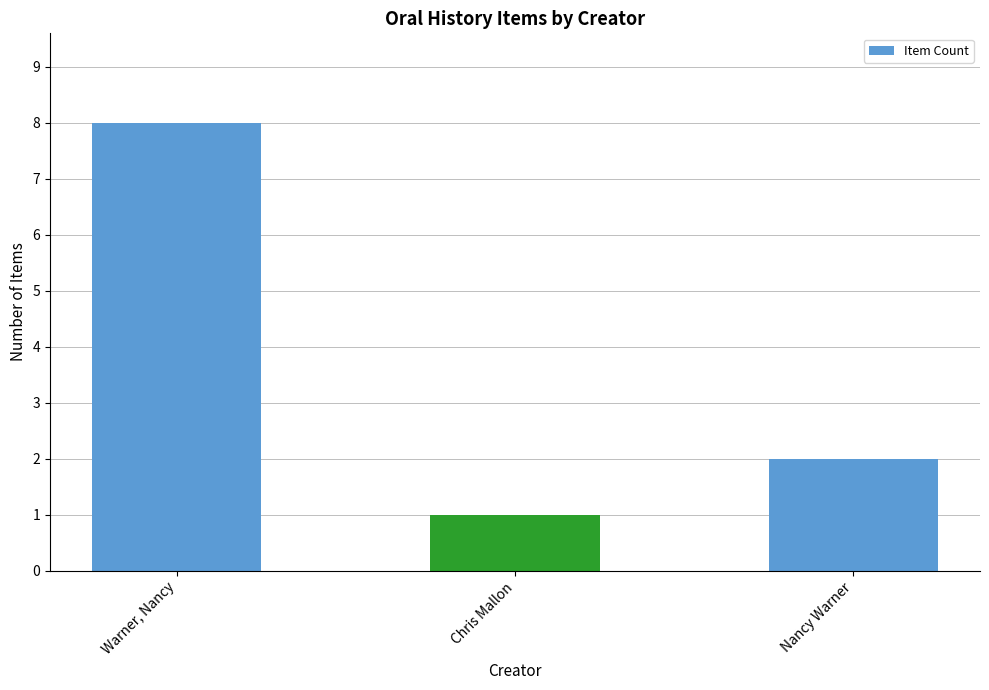

What is the change in value from Warner, Nancy to Chris Mallon?

-7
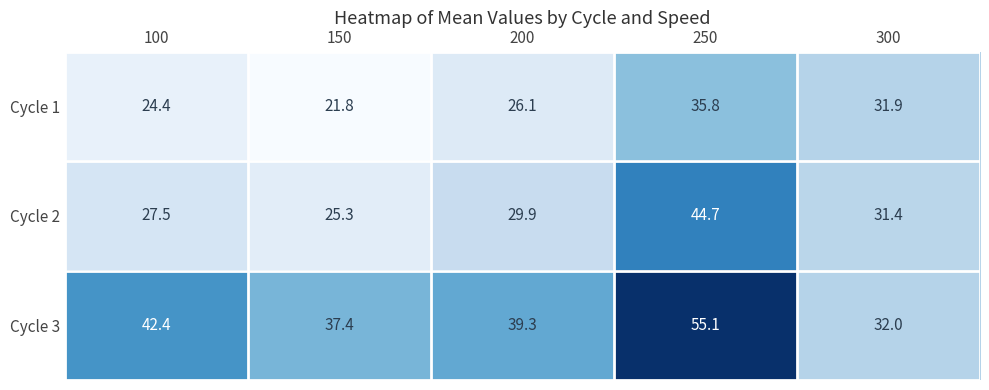

Rank the series at 300 from lowest to highest value.

Cycle 2, Cycle 1, Cycle 3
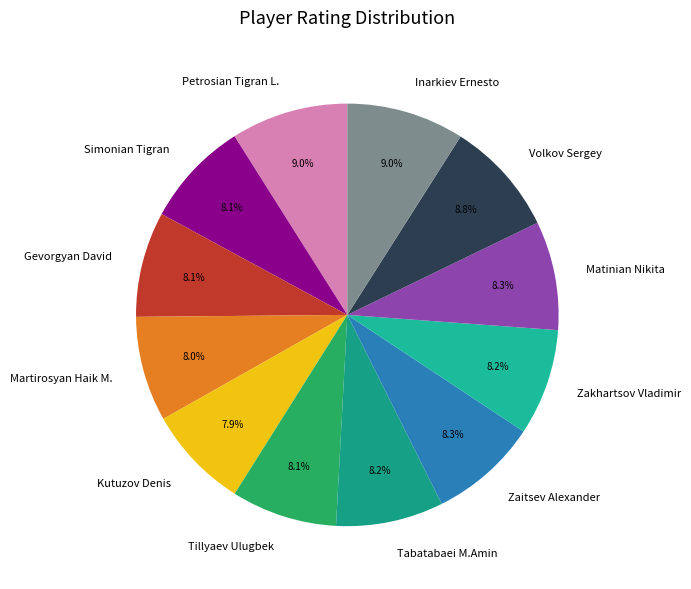

What portion of the pie excludes Gevorgyan David?

91.9%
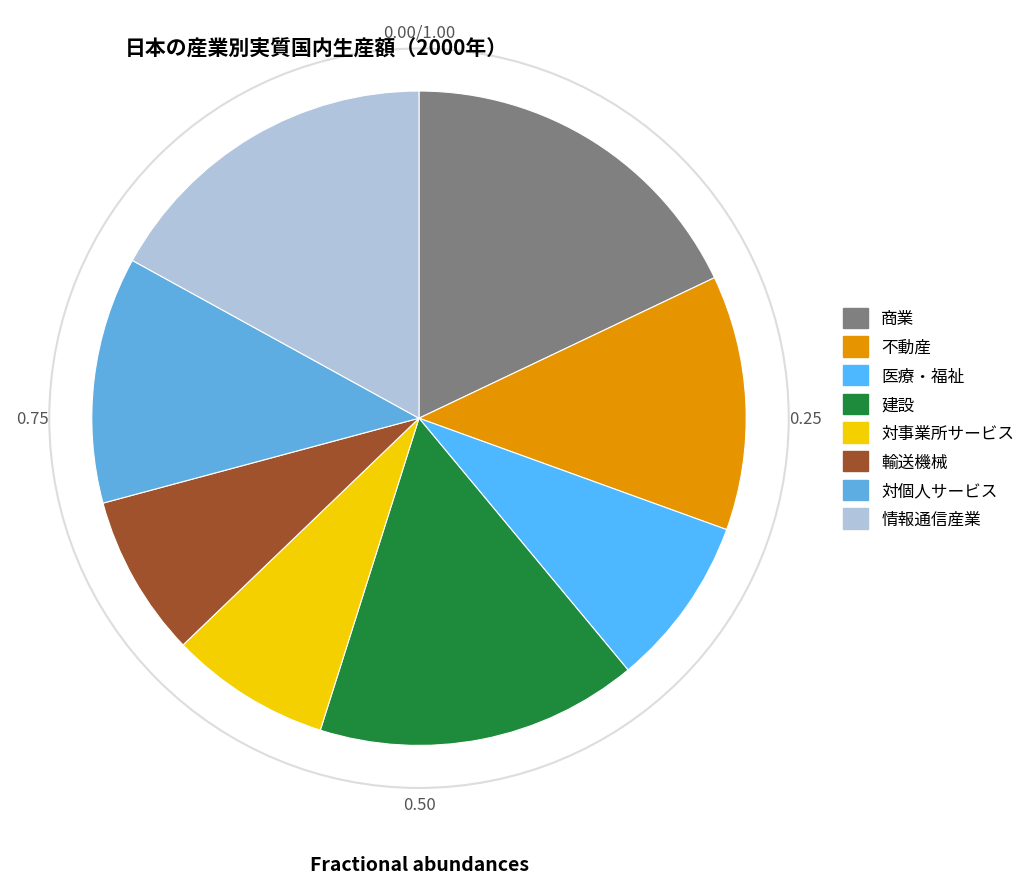

To the nearest percent, what is the difference between the largest and smallest slice percentages?

10%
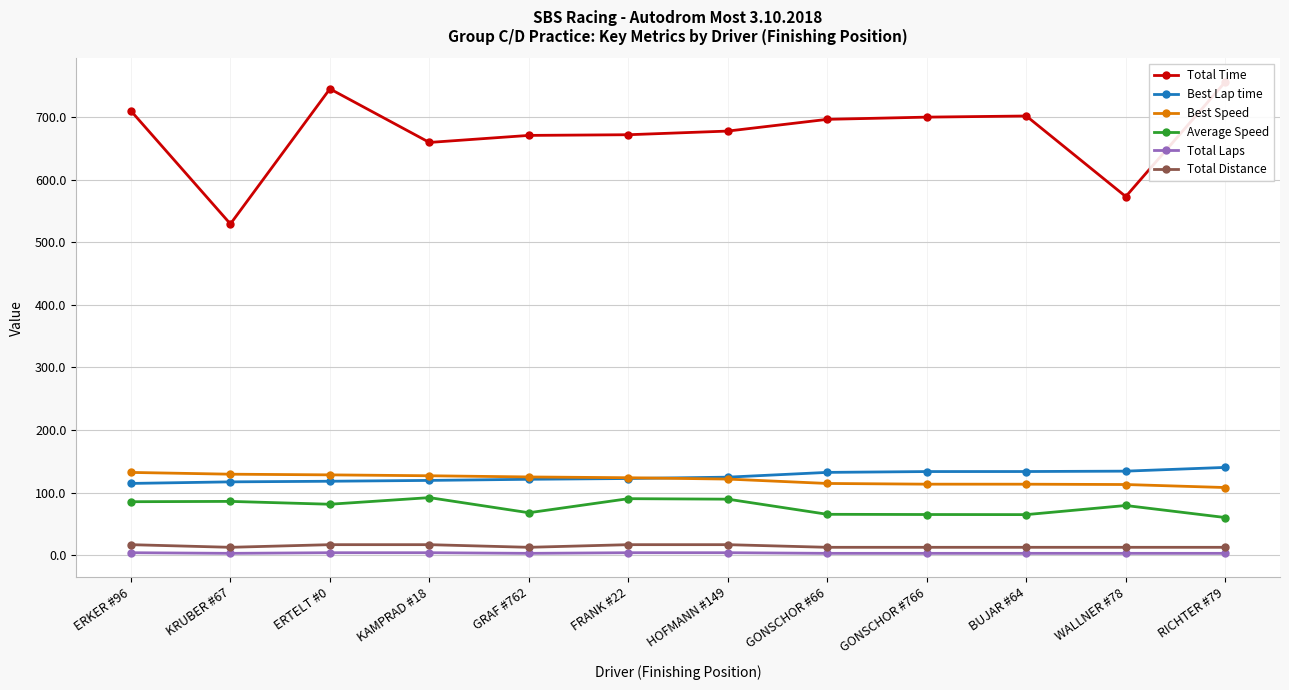

Rank the series at RICHTER #79 from highest to lowest value.

Total Time, Best Lap time, Best Speed, Average Speed, Total Distance, Total Laps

——

Your instructions: Put the rows into a numbered list, from their start through the line that contains "Rank the series at RICHTER", both ends included. Omit blank lines and the pictures.

Answer to the exercise:
1. What is the change in value from Warner, Nancy to Chris Mallon?
2. -7
3. Rank the series at 300 from lowest to highest value.
4. Cycle 2, Cycle 1, Cycle 3
5. What portion of the pie excludes Gevorgyan David?
6. 91.9%
7. To the nearest percent, what is the difference between the largest and smallest slice percentages?
8. 10%
9. Rank the series at RICHTER #79 from highest to lowest value.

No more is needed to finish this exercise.